Reciclagem da Dívida Ativa: um esquema altamente fraudulento

Reciclagem da Dívida Ativa: um esquema altamente fraudulentoO PODER POPULAR Nº 29 – FEVEREIRO DE 2018

“É um esquema altamente fraudulento, que quebrou a Grécia. É ilegal, fere a Constituição”. A frase é da coordenadora nacional da Auditoria Cidadã da Dívida, Maria Lúcia Fattorelli, em entrevista ao Programa Viva Roda, apresentado pelo jornalista Felipe Pena (1).

Maria Fattorelli se refere à criação da chamada ‘Empresa Estatal Não Dependente’, que ela descobriu na Grécia ao auditar a dívida daquele país em 2015. Aqui no Brasil surgiram empresas como essas, em sociedade com os estados e municípios, que emitem papéis com garantia do Estado para reciclar a dívida ativa, mas que apenas aumentam ainda mais a dívida pública.

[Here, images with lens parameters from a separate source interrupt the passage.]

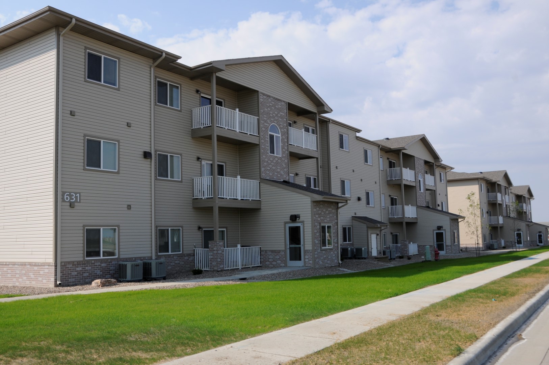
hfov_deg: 57.3
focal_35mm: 33
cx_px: 274
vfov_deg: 39.9
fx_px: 503
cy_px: 182
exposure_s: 1/400
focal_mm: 22
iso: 200
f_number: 10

Ela cita o exemplo da empresa PBH Ativos S.A., de Belo Horizonte, cujo principal sócio é o município. Começou a operar com capital de apenas R$ 100 mil, mas emitiu 23 mil debêntures no valor de R$ 100 mil cada, com garantia do município. “Na prática, isso é uma dívida pública disfarçada”, afirma a auditora.

Segundo Fattorelli, por esses papéis são cobrados o IPCA (Índice de Preços ao Consumidor – índice oficial da inflação) mais 11% de juros, uma quantia impagável. Os bancos, explicou, ganham com a emissão desses papéis e muitas vezes com a compra desses mesmos papéis, tornando-se credores dos estados e municípios.

Os papéis são criados para reciclar a dívida ativa, mas tornam-se parte da dívida pública. Conforme explicado por ela, enquanto a dívida pública representa o montante devido por estados, governo e municípios (a União), a dívida ativa, por sua vez, são créditos a receber de tributos não pagos no prazo, a maior parte constituída de créditos podres, pois as empresas devedoras já quebraram, muitas não existem mais. São créditos dificílimos de receber.

“Essa fraude tem conivência dos parlamentares e do presidente ilegítimo. Tanto isso é verdade que tais operações ficaram de fora da Proposta de Emenda Constitucional (PEC) 55, já aprovada, que estabeleceu um teto para todas as chamadas despesas primárias – educação, saúde, previdência etc., afora as despesas financeiras. Isso mostra a geração da dívida pública sem contrapartida alguma para a população e o país”.

Em seminário internacional realizado em novembro último, promovido pela Auditoria Cidadã com apoio de diversas entidades, foi aprovada uma nota de repúdio a esse esquema altamente fraudulento e contra os Projetos de Lei PLS 204/2016, PLP 181/2015 e PL 3337/2015 que “visam dar uma aparência de legalidade às operações de securitização que estamos denunciando como grandes fontes de expropriação de recursos públicos, em todos os entes da federação brasileira, com o aumento das dívidas públicas em milhões e até bilhões de reais embasadas em falsas contrapartidas” (2).

Maria Lúcia Fattorelli defendeu a auditoria da dívida pública citando o exemplo do Equador, que comprou por 30% o valor total da dívida após acordo com 95% dos credores. Explicou que os 5% restantes sequer apareceram para negociar.

Lembrou, por fim, que a dívida pública serve como instrumento de pressão do sistema financeiro para impor suas políticas para o país, tais como a reforma trabalhista, as privatizações, a tentativa de reforma da Previdência, o congelamento dos investimentos em saúde, educação etc., sempre em prejuízo dos trabalhadores.